Text block.
========================================================================
Adjusting learning period

The default learning period is 24 hours, you can adjust it with this value:

--set nodeAgent.config.maxLearningPeriod=10m

Viewing alerts

The alerts raised by the sensor can be viewed in the stdout of the node agent pod. If you want to view the alerts in a more structured way, we support several exporters:

Prometheus (Alertmanager)

--set nodeAgent.config.alertManagerExporterUrls=localhost:9093 or localhost:9093,localhost:9094

Syslog

--set nodeAgent.config.syslogExporterURL=localhost:514

HTTP

--set nodeAgent.config.httpExporterConfig.url=http://localhost:8080
# Optional
--set nodeAgent.config.httpExporterConfig.maxAlertsPerMinute=1000

STDOUT

--set nodeAgent.config.stdoutExporter=true

Graylog

See here for more details.

Alert aggregation

When running anomaly detection, the system relies on the fact that normal application behavior was recorded and can be compared to the current state. This means that if something was missed (e.g syscall/file access) during the learning phase, the system will generate many alerts during runtime. To avoid this, we recommend using a learning phase that is long enough to capture all the possible behavior of the application. The default is 24h. In addition, we recommend you to consider disabling the "Unexpected file access" rule or any other anomaly rule (i.e. those that start eith the word 'Unexpected') as long you are not doing any alert aggregation.
========================================================================
Entries provided.
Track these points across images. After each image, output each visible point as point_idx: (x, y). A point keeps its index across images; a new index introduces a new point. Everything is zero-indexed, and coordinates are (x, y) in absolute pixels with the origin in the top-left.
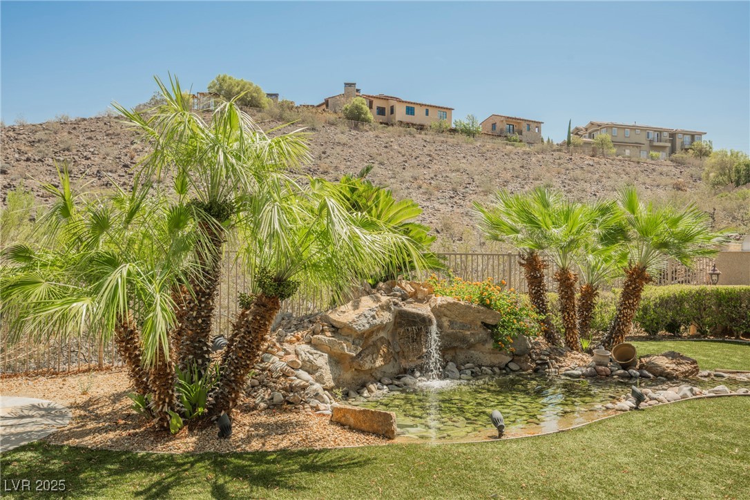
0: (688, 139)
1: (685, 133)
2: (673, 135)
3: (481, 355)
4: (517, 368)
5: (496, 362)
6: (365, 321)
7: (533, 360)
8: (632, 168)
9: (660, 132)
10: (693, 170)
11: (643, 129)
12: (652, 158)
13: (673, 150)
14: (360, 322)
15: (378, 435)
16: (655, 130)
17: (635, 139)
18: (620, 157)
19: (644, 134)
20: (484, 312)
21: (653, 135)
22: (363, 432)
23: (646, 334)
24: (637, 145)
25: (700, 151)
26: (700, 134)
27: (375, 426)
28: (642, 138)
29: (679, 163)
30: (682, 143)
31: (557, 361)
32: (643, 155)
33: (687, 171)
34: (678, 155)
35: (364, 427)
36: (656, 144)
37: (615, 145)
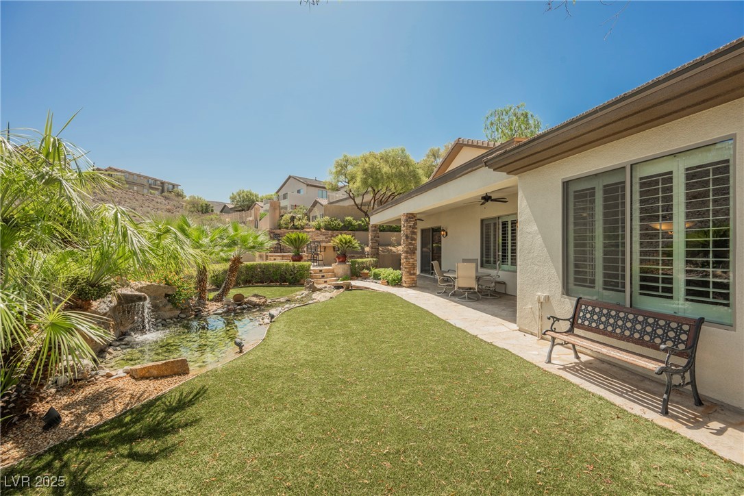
========================================================================
Exercises.
1. Quote the node agent setup text, the stretch from "See here for" through "any alert aggregation.".
2. Using the node agent setup text, mark each statement yes or no, and back each answer with the deciding words quoted from it: (a) The default learning period lasts 24 hours. (b) Alerts can be seen only through an exporter such as Prometheus. (c) The text advises thinking about turning off rules that begin with the word "Unexpected" when no alert aggregation is in use.

Solution list.
1.
See here for more details.

Alert aggregation

When running anomaly detection, the system relies on the fact that normal application behavior was recorded and can be compared to the current state. This means that if something was missed (e.g syscall/file access) during the learning phase, the system will generate many alerts during runtime. To avoid this, we recommend using a learning phase that is long enough to capture all the possible behavior of the application. The default is 24h. In addition, we recommend you to consider disabling the "Unexpected file access" rule or any other anomaly rule (i.e. those that start eith the word 'Unexpected') as long you are not doing any alert aggregation.

2.
(a) Yes: "The default learning period is 24 hours"
(b) No: "The alerts raised by the sensor can be viewed in the stdout of the node agent pod."
(c) Yes: "we recommend you to consider disabling the "Unexpected file access" rule or any other anomaly rule (i.e. those that start eith the word 'Unexpected') as long you are not doing any alert aggregation."